A gente aprende muita coisa andando de ônibus.
As pessoas que têm um senso crítico mais apurado e que estimulam em si mesmas a pura observação são as que mais evoluem nesse aprendizado.
E eu, há um tempo atrás, antes de me tornar freqüentador assíduo dos ônibus, não tinha nenhuma dessas características. Mas, inevitavelmente, andar de ônibus me fez cultivá-las, o que me ajudou bastante a formar este ser complicado que sou hoje.
Pois bem.
Andar de ônibus me deixa muito tempo sozinho comigo mesmo. No começo de minhas andanças, que contabilizam cerca de duas horas e alguns minutos dentro de ônibus diariamente, eu nem sentia essa presença solitária de minha consciência, pois ainda o caminho me entretia, a esperança de encontrar conhecidos era viva, a possibilidade de dormir era grande - pois o cansaço era igualmente grande; e ainda é -, bem como pensar na vida era um passatempo muito bom para passar o tempo. E pus bastante em prática estas atividades: me divertia com as paisagens, esperava por conversas animadas com conhecidos que há muito não encontrava, dormia e pensava.
Mas isso tudo, sinceramente, enjoa.
Enjoa porque se cria uma rotina. E, no ônibus, é muito difícil de se quebrar essa rotina. Pelo menos até eu comprar meu aparelhinho de mp3, que vai me desligar completamente do mundo do transporte para o mundinho introspectivo de minhas músicas favoritas. Sonho com esse dia em que não mais vou precisar reparar em conversas para passar o tempo. Desejo com ansiedade o tempo em que não mais precisarei me contentar em ler "outdoors", nem ficar bolando versinhos que se, não anotar na hora, certamente vou esquecer. Cansei mesmo de ter que pôr minhas técnicas de pegar no sono em prática. (Depois eu as conto aqui). Cansei!! Eu não estou reclamando de andar de ônibus, não. Mesmo porque é uma realidade bastante real minha. Afinal meu peugeot está tão longe de se concretizar...(hehehe) Mas é que o ser humano é inerentemente insatisfeito.
E olhe que eu me satisfaço com tão pouco de tudo...

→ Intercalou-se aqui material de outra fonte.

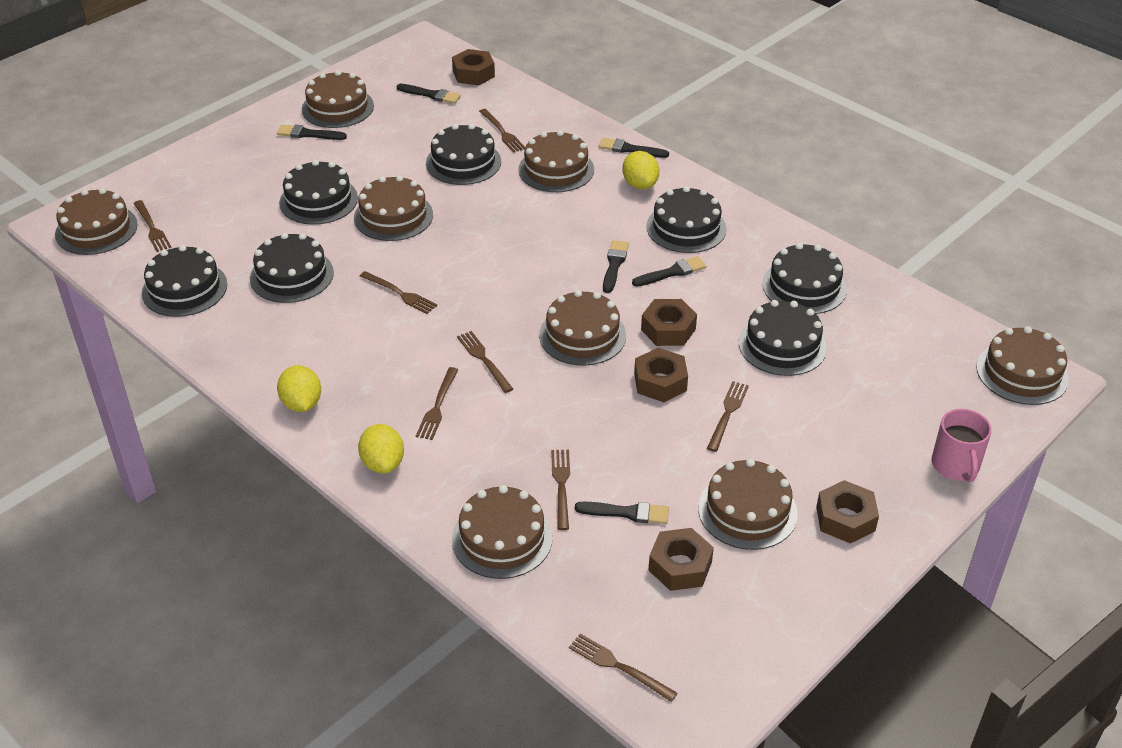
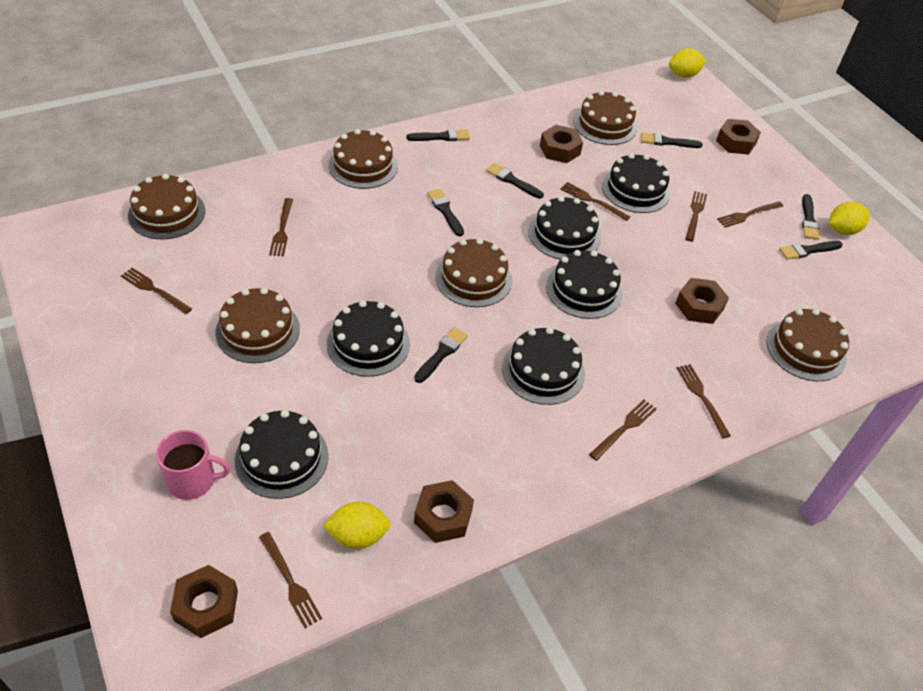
black brush: 6 -> 7
black cake: 7 -> 6
brown cake: 8 -> 6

Mas, para divertir este texto chato e turrão e reivindicador de uma causa menor, aqui vão dois diálogos colhidos no ônibus, numa de minhas observações mais interessantes. Numa conversa de pai pra filho, anotei - isso mesmo, se não tivesse anotado, certamente teria esquecido - dois trechos de um longo diálogo que me fez ficar acordado em plena manhã de domingo ( muito cedo) numa de minhas idas para o fim do mundo para fazer concurso público. O garoto tinha lá seus 11, talvez até menos, ou até 12, sei lá. Eu sou péssimo para chutar idades, mas o que era certo mesmo nele era sua inteligência e esperteza. Bastante amadurecido, falava com o pai do mesmo patamar, utilizando das mesmas expressões que ele, deixando claro que era criança, mas que isso não o impedia de ter uma conversa de igual para igual com o pai. Este, em retorno, parecia estimular essas característica do filho, e travou diálogos tais com ele, que só me fizeram perceber a relação pai-filho apenas pelo modo como se chamavam. Apenas isso.
Então tá. Aí vão na íntegra, dois trechos da longa conversa ( só copiei esses, deixo bem claro) :
- Pai, Costa do Marfim é "Elefante", é?
- É.. é a "Terra dos elefantes."
- E porque o Brasil é canarinho? Que nome...
- Porque o Brasil é amarelo, ué.
- Mas, pai, tem canário de outra cor.
- Tem não.
- Tem sim !!!
- Não tem, meu filho, todo canário é amarelo!!!
- Canário da Terra ...??
- A ma re lo !!
- Oxe..então o Brasil deveria se chamar calanguinho... num tem verde...
-..., calou-se pai.
***
Mais tarde, lá pelo final da viagem, veio esse:
- Pai, no Brasil tem vulcão?
- Não, não tem.
- Poxa - respondeu o garoto, insatisfeito- , deveria ter pelo menos um....
***
Pois é...é por causa dessas e outras que uma viagem chata de ônibus pode se tornar interessante. Para pessoas acostumadas a reparar de verdade nas outras pessoas, a chatice pode se transformar.
Mas, sinceramente, até isso às vezes cansa.
Mas diz aí se esse menino num é esperto. Gostei dele.